Wenn wir auf 7 centiMorgan heruntergehen kommen natürlich sehr viele IBS Matches hinzu, deswegen habe ich 8 centiMorgan als Minimum gesetzt. Wir können also nicht unbedingt diese bis zu 450 genetischen Vorfahren in Bezug zu 1500 bzw. 500 Jahre zurück setzen, es wird eher weniger als 500 Jahre sein (im Schnitt). Bei 30 Jahren pro Generation sind wir bei 16 Generationen bis dahin.
Laut der Tabelle von B. Jenkins sind das 65536 theoretische Vorfahren bzw. 1011 errechnet inkl. Ahnenschwund.
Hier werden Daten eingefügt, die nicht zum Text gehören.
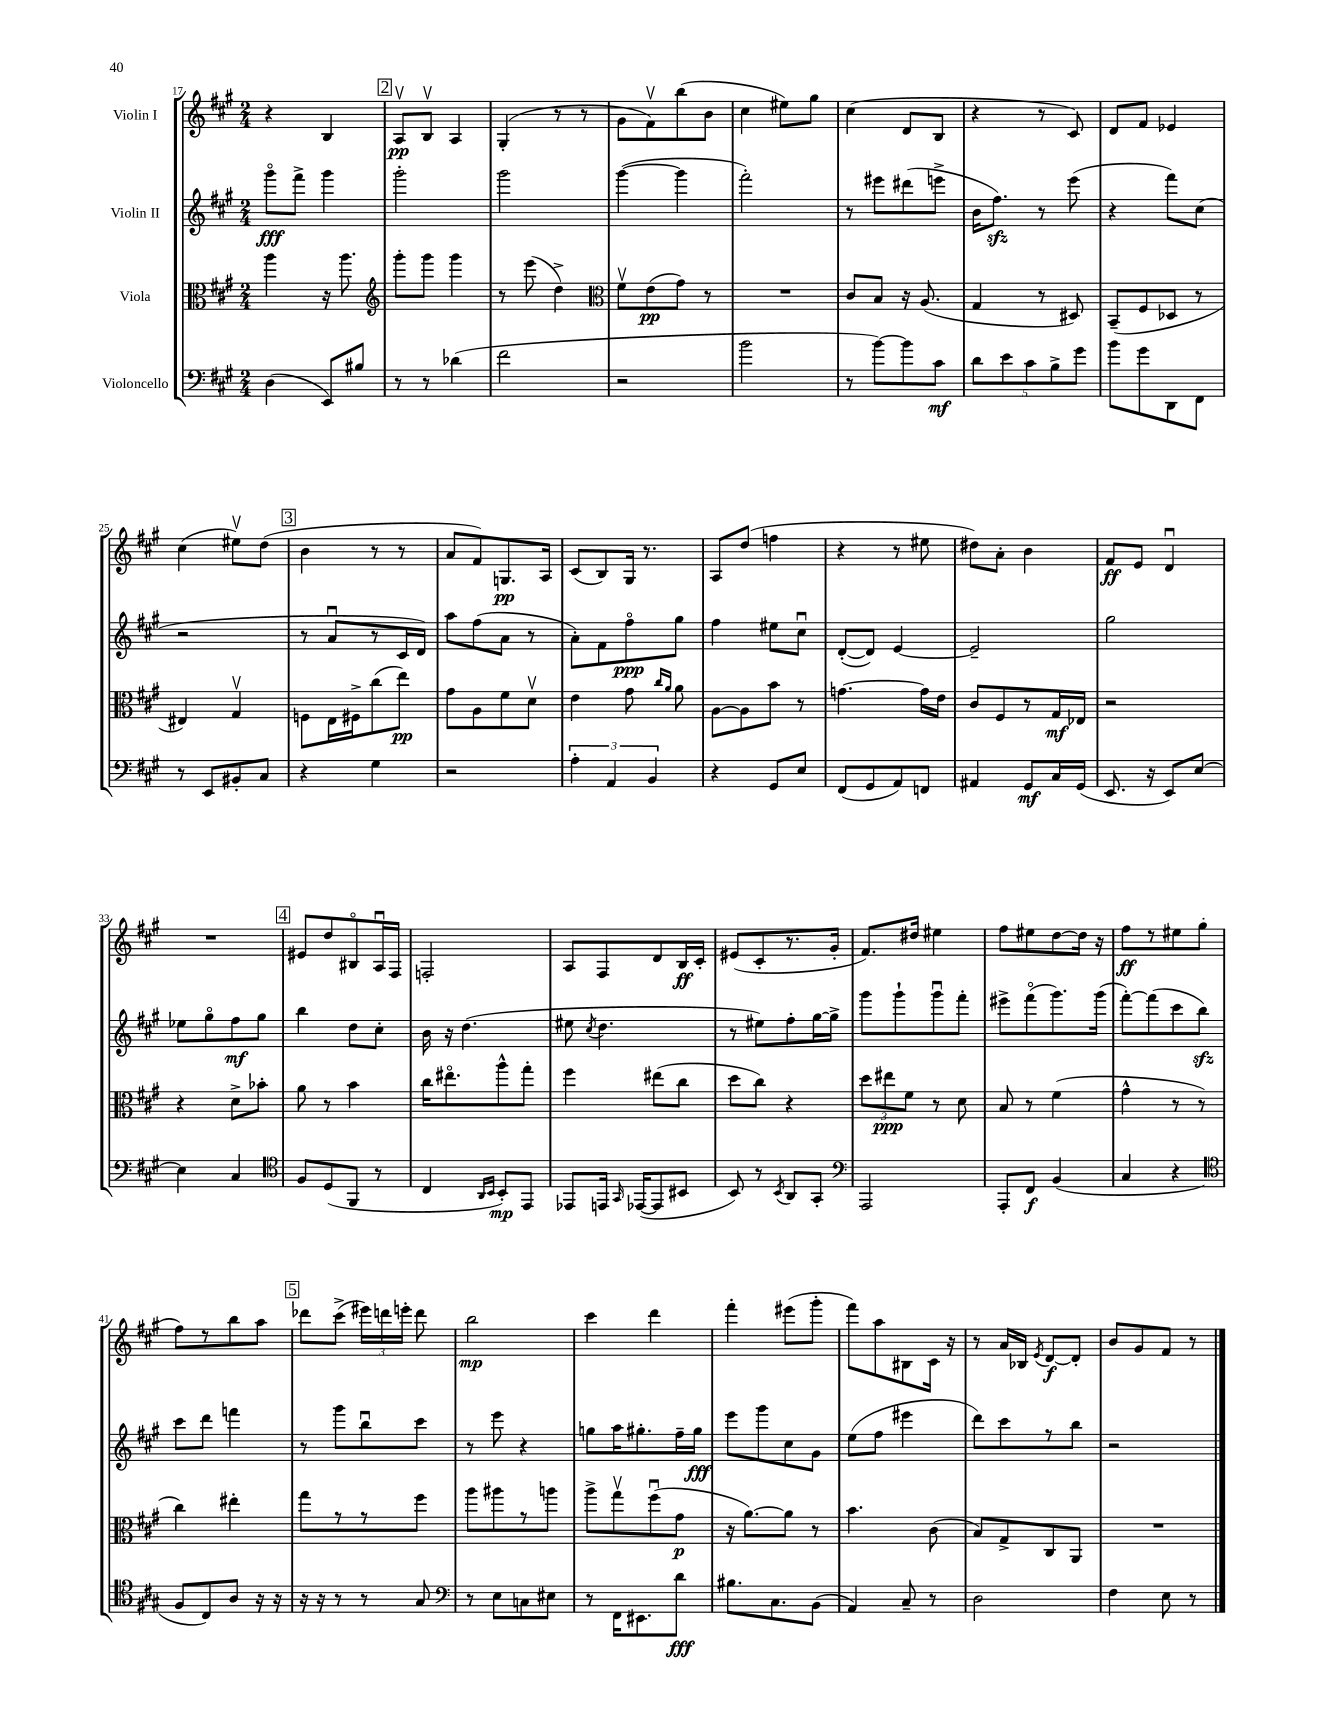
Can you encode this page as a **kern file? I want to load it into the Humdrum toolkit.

**kern	**kern	**kern	**kern
*staff4	*staff3	*staff2	*staff1
*clefF4	*clefC3	*clefG2	*clefG2
*k[f#c#g#]	*k[f#c#g#]	*k[f#c#g#]	*k[f#c#g#]
*M2/4	*M2/4	*M2/4	*M2/4
(4D	4aa	8ggg#o	4r
.	.	8fff#^	.
8EE)	16r	4ggg#	4B
.	8.aa	.	.
8B#	.	.	.
=	=	=	=
*	*clefG2	*	*
8r	8ggg#'	2ggg#'	8Av
8r	8ggg#	.	8Bv
(4d-	4ggg#	.	4A
=	=	=	=
2f#	8r	2ggg#	(4G#'
.	(8eee	.	.
.	4dd^)	.	8r
.	.	.	8r
=	=	=	=
*	*clefC3	*	*
2r	8f#v	([4ggg#	8g#
.	(8e	.	8f#v)
.	8g#)	4ggg#]	(8bb
.	8r	.	8b
=	=	=	=
2b	2r	2fff#')	4cc#
.	.	.	8ee#)
.	.	.	8gg#
=	=	=	=
8r	8c#	8r	(4cc#
[8b)	8B	8eee#	.
8b]	16r	(8ddd#	8d
.	(8.A	.	.
8c#	.	8eee^	8B
=	=	=	=
10d	4G#	16b	4r
.	.	8.ff#)	.
10e	.	.	.
10c#	.	.	.
.	8r	8r	8r
10B^	.	.	.
.	8D#)	(8eee	8c#)
10g#	.	.	.
=	=	=	=
8b	(8BB~	4r	8d
8g#	8F#	.	8f#
8DD	8D-	8fff#)	4e-
8FF#	8r	(8cc#	.
=	=	=	=
8r	4E#)	2r	(4cc#
8EE	.	.	.
8BB#'	4G#v	.	8ee#v)
8C#	.	.	(8dd
=	=	=	=
4r	8F	8r	4b
.	16E	8au	.
.	16F#^	.	.
4G#	(8cc#	8r	8r
.	8ee)	16c#	8r
.	.	16d)	.
=	=	=	=
2r	8g#	8aa	8a
.	8A	(8ff#	8f#)
.	8f#	8a	8.G
.	8dv	8r	.
.	.	.	16A
=	=	=	=
6A'	4e	8a')	(8c#
.	.	8f#	8B)
6AA	.	.	.
.	8g#	8ff#o	16G#
.	.	.	8.r
6BB	.	.	.
.	16qqcc#	.	.
.	16qqa	.	.
.	8a	8gg#	.
=	=	=	=
4r	[8A	4ff#	8A
.	8A]	.	(8dd
8GG#	8b	8ee#	4ff
8E	8r	8cc#u	.
=	=	=	=
(8FF#	[4.g	([8d'	4r
8GG#	.	8d])	.
8AA)	.	[4e	8r
8FF	16g]	.	8ee#
.	16e	.	.
=	=	=	=
4AA#	8c#	2e~]	8dd#)
.	8F#	.	8a'
8GG#	8r	.	4b
16C#	16G#	.	.
(16GG#	16E-	.	.
=	=	=	=
8.EE	2r	2gg#	8f#
.	.	.	8e
16r	.	.	.
8EE)	.	.	4du
[8E	.	.	.
=	=	=	=
4E]	4r	8ee-	2r
.	.	8gg#o	.
4C#	8d^	8ff#	.
.	8b-'	8gg#	.
=	=	=	=
*clefC4	*	*	*
8F#	8a	4bb	8e#
(8D	8r	.	8dd
8FF#	4b	8dd	8B#o
8r	.	8cc#'	16Au
.	.	.	16F#
=	=	=	=
4C#	16cc#	16b	2F'
.	8.ee#o	16r	.
.	.	(4.dd	.
16qqAA	.	.	.
16qqBB	.	.	.
8BB')	8aa^^	.	.
8EE	8gg#'	.	.
=	=	=	=
8EE-	4ff#	8ee#	8A
.	.	8qcc#	.
16EE	.	4.dd	8F#
16qqGG#	.	.	.
([16EE-	.	.	.
8EE-]	(8ee#	.	8d
8BB#	8cc#	.	16B
.	.	.	16c#'
=	=	=	=
8BB)	8dd	8r	(8e#
8r	8cc#)	8ee#)	8c#'
8qBB	.	.	.
8AA	4r	8ff#'	8.r
8GG#'	.	[16gg#	.
.	.	16gg#^]	16g#'
=	=	=	=
*clefF4	*	*	*
2AAA	12dd	8ggg#	8.f#)
.	12ee#	.	.
.	.	8ggg#`	.
.	12f#	.	.
.	.	.	16dd#
.	8r	8ggg#u	4ee#
.	8d	8fff#'	.
=	=	=	=
8AAA'	8B	8eee#^	8ff#
8FF#	8r	(8fff#o	8ee#
(4BB	(4f#	8.ggg#)	[8dd
.	.	.	16dd]
.	.	(16ggg#	16r
=	=	=	=
4C#	4g#^^	[8fff#')	8ff#
.	.	(8fff#]	8r
4r	8r	8ccc#	8ee#
.	8r	8bb)	(8gg#
=	=	=	=
*clefC4	*	*	*
8F#	4cc#)	8ccc#	8ff#)
8C#)	.	8ddd	8r
8A	4ee#'	4fff	8bb
16r	.	.	8aa
16r	.	.	.
=	=	=	=
16r	8gg#	8r	8ddd-
16r	.	.	.
8r	8r	8ggg#	(8ccc#^
8r	8r	8bbu	24eee#)
.	.	.	24ddd
.	.	.	24eee'
8G#	8ff#	8ccc#	8ddd
=	=	=	=
*clefF4	*	*	*
8r	8aa	8r	2bb
8E	8aa#	8eee	.
8C	8r	4r	.
8E#	8aa	.	.
=	=	=	=
8r	8aa^	8gg	4ccc#
16FF#	8gg#v	16aa	.
8.EE#	.	8.gg#'	.
.	(8ff#u	.	4ddd
8d	8g#	16ff#~	.
.	.	16gg#	.
=	=	=	=
8.B#	16r	8eee	4fff#'
.	[8.a)	.	.
.	.	8ggg#	.
8.C#	.	.	.
.	8a]	8cc#	(8eee#
(8BB	8r	8g#	8ggg#'
=	=	=	=
4AA)	4.b	(8ee	8fff#)
.	.	8ff#	8aa
8C#~	.	4eee#	8B#
8r	(8c#	.	16c#
.	.	.	16r
=	=	=	=
2D	8B)	8ddd)	8r
.	8G#^	8ccc#	16a
.	.	.	16B-
.	.	.	8qe
.	8C#	8r	[8d
.	8AA	8bb	8d']
=	=	=	=
4F#	2r	2r	8b
.	.	.	8g#
8E	.	.	8f#
8r	.	.	8r
==	==	==	==
*-	*-	*-	*-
Umgekehrt betrachtet zeigt B. Jenkins auf das man in der 10.ten Generation 466 errechnete Vorfahren hat (von 1024 möglichen), was der Anzahl der TG’s am nächsten kommt. Erscheint mir eindeutig zu wenig dem häufig kommen wir bei TG’s ausserhalb des genealogischen Zeitraums (in dem Quellen vorhanden sind) an.